Scharfzüngig und wortwitzig
Dass Fischer, der im Bayerischen Wald geboren wurde und aufwuchs, aber viel mehr ist als dieser „dicke Mime“, wie er sich selbst manchmal nennt, das hat er immer wieder unter Beweis gestellt. Sein Zuhause ist die Bühne, das Kabarett. Trotz schwerer Krankheit hat er an Wortwitz und Scharfzüngigkeit nichts eingebüßt. Am Donnerstag (7. November) wird Fischer 60 Jahre alt. Um diesen Ehrentag will er nicht viel Aufhebens machen, sagte er kürzlich der Münchner „Abendzeitung“: „Ich feiere Geburtstage nicht. Ich habe keine Zeit, die Leute zu unterhalten.“
Hin und wieder findet er diese Zeit doch. Immer dann, wenn er mit der Band „Die Heimatlosen“ auf der Bühne steht – oder in seiner jüngst erschienenen Biografie „Das Leben – ein Skandal“, in der er Episoden aus seinem Leben mit bewundernswerter Leichtigkeit erzählt und beispielsweise über jene unglückliche mit der „Bild“-Zeitung schreibt: „Meidet Redaktionen, in denen alle die gleiche Frisur haben wie der Chefredakteur.“
Diese Leichtigkeit ist so bewundernswert, weil Fischer in den vergangenen Jahren bekanntermaßen einiges mitgemacht hat. Im Jahr 2008 machte er seine Parkinson-Erkrankung öffentlich, die ihn inzwischen sehr gezeichnet hat.
„Er steht natürlich immer neben mir, das weiß ich schon, der Kollege Parkinson“, schreibt Fischer in seiner Biografie, die er seiner Mutter gewidmet hat. „Aber dadurch bin ich auch nie allein.“ Auch dank „Kollege Parkinson“ hat er oft Abschied nehmen müssen in den vergangenen Jahren – von seiner Paraderolle als „Bulle von Tölz“ zum Beispiel und von seinem geliebten Kabarett-„Schlachthof“ im Bayerischen Fernsehen.

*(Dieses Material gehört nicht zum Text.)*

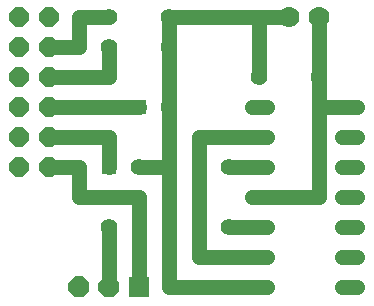
<source format=gbl>
G75*
%MOIN*%
%OFA0B0*%
%FSLAX25Y25*%
%IPPOS*%
%LPD*%
%AMOC8*
5,1,8,0,0,1.08239X$1,22.5*
%
%ADD10C,0.05543*%
%ADD11R,0.04756X0.04756*%
%ADD12C,0.05150*%
%ADD13OC8,0.07000*%
%ADD14R,0.07000X0.07000*%
%ADD15OC8,0.06496*%
%ADD16C,0.07000*%
%ADD17C,0.05000*%
%ADD18R,0.03962X0.03962*%
D10*
X0050760Y0048886D03*
X0060760Y0068886D03*
X0070760Y0068886D03*
X0090760Y0068886D03*
X0070760Y0088886D03*
X0070760Y0108886D03*
X0070760Y0118886D03*
X0050760Y0118886D03*
X0050760Y0108886D03*
X0100760Y0098886D03*
X0120760Y0098886D03*
X0090760Y0048886D03*
D11*
X0050760Y0068886D03*
X0060760Y0088886D03*
D12*
X0098185Y0088886D02*
X0103335Y0088886D01*
X0103335Y0078886D02*
X0098185Y0078886D01*
X0098185Y0068886D02*
X0103335Y0068886D01*
X0103335Y0058886D02*
X0098185Y0058886D01*
X0098185Y0048886D02*
X0103335Y0048886D01*
X0103335Y0038886D02*
X0098185Y0038886D01*
X0098185Y0028886D02*
X0103335Y0028886D01*
X0128185Y0028886D02*
X0133335Y0028886D01*
X0133335Y0038886D02*
X0128185Y0038886D01*
X0128185Y0048886D02*
X0133335Y0048886D01*
X0133335Y0058886D02*
X0128185Y0058886D01*
X0128185Y0068886D02*
X0133335Y0068886D01*
X0133335Y0078886D02*
X0128185Y0078886D01*
X0128185Y0088886D02*
X0133335Y0088886D01*
D13*
X0040760Y0028886D03*
X0050760Y0028886D03*
D14*
X0060760Y0028886D03*
D15*
X0030760Y0068886D03*
X0030760Y0078886D03*
X0030760Y0088886D03*
X0030760Y0098886D03*
X0020760Y0098886D03*
X0020760Y0088886D03*
X0020760Y0078886D03*
X0020760Y0068886D03*
X0020760Y0108886D03*
X0030760Y0108886D03*
X0030760Y0118886D03*
X0020760Y0118886D03*
D16*
X0110760Y0118886D03*
X0120760Y0118886D03*
D17*
X0120760Y0098886D01*
X0120760Y0088886D01*
X0130760Y0088886D01*
X0120760Y0088886D02*
X0120760Y0058886D01*
X0100760Y0058886D01*
X0100760Y0048886D02*
X0090760Y0048886D01*
X0090760Y0038886D02*
X0080760Y0038886D01*
X0080760Y0078886D01*
X0100760Y0078886D01*
X0100760Y0068886D02*
X0090760Y0068886D01*
X0070760Y0068886D02*
X0070760Y0088886D01*
X0070760Y0108886D01*
X0070760Y0118886D01*
X0100760Y0118886D01*
X0110760Y0118886D01*
X0100760Y0118886D02*
X0100760Y0098886D01*
X0070760Y0068886D02*
X0060760Y0068886D01*
X0070760Y0068886D02*
X0070760Y0028886D01*
X0100760Y0028886D01*
X0100760Y0038886D02*
X0090760Y0038886D01*
X0060760Y0038886D02*
X0060760Y0028886D01*
X0060760Y0038886D02*
X0060760Y0058886D01*
X0040760Y0058886D01*
X0040760Y0068886D01*
X0030760Y0068886D01*
X0030760Y0078886D02*
X0050760Y0078886D01*
X0050760Y0068886D01*
X0060760Y0088886D02*
X0030760Y0088886D01*
X0030760Y0098886D02*
X0050760Y0098886D01*
X0050760Y0108886D01*
X0050760Y0118886D02*
X0040760Y0118886D01*
X0040760Y0108886D01*
X0030760Y0108886D01*
X0050760Y0048886D02*
X0050760Y0028886D01*
D18*
X0060760Y0038886D03*
X0090760Y0038886D03*
M02*

</source>
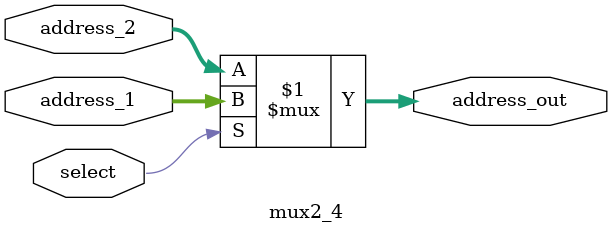
<source format=v>
module mux2_4(
  input [3:0] address_1,
  input [3:0] address_2,
  input select,
  output [3:0] address_out
  );

  assign address_out = select ? address_1 : address_2;

endmodule

</source>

Nach 17 Jahren und mehr als 170 Sendungen machte Fischer Schluss – „vorsichtshalber“, wie er sagte. In der letzten Sendung im November vergangenen Jahres verlas der Vater zweier Töchter dort sein „politisches Testament“. Was solle nur aus Deutschland werden, wenn sein „Schlachthof“ nicht mehr ist, fragte er. Sein Szenario: Mit Gabriele Pauli endet die frühchristliche Zeit in Bayern, die CSU wird zur Splitterpartei und fusioniert mit den Piraten, und Lothar Matthäus wird Trainer beim TSV 1860 München – weil ohne den „Schlachthof“ niemand mehr da ist, der etwas dagegen tun kann.
Die Sendung ging schließlich ohne ihn weiter. Mit Christian „Fonsi“ Springer und Michael Altinger traten bekennende Fischer-Bewunderer in seine Fußstapfen. Doch auch Fischer selbst hat keineswegs vor, dem „Kollegen Parkinson“ das Feld zu überlassen.
Neues Bühnenprogramm
Kurz nach seinem 60. Geburtstag geht er mit seiner Biografie auf Lesetour, startet zudem ein neues Bühnenprogramm – und auch für das Fernsehen hat er Pläne. Eine Kabarettsendung im Privatfernsehen könne er sich vorstellen, sagte er bei der Verleihung des Deutschen Fernsehpreises, bei der er für sein Lebenswerk ausgezeichnet wurde. Konkrete Verträge gibt es nach Angaben seiner Managerin zwar nicht, aber: „Das weiß man bei Herrn Fischer nie so genau. Er hat auf jeden Fall noch viel vor.“
Einer seiner Pläne führt Ottfried Fischer weg von der Bühne und hin zum Museumsbetrieb. In einem Haus in Passau, das er von seinen Großeltern geerbt hat, will er ein Hochwasser-Museum eröffnen, als Mahnmal für die Verwüstungen der Flut in diesem Sommer, als kabarettistisches Mahnmal. „Zum Menschlichen gehört auch, dass man zumindest hinterher drüber lachen kann“, sagt Fischer dazu. Humor ist, wenn man trotzdem lacht. Ein Lebensmotto.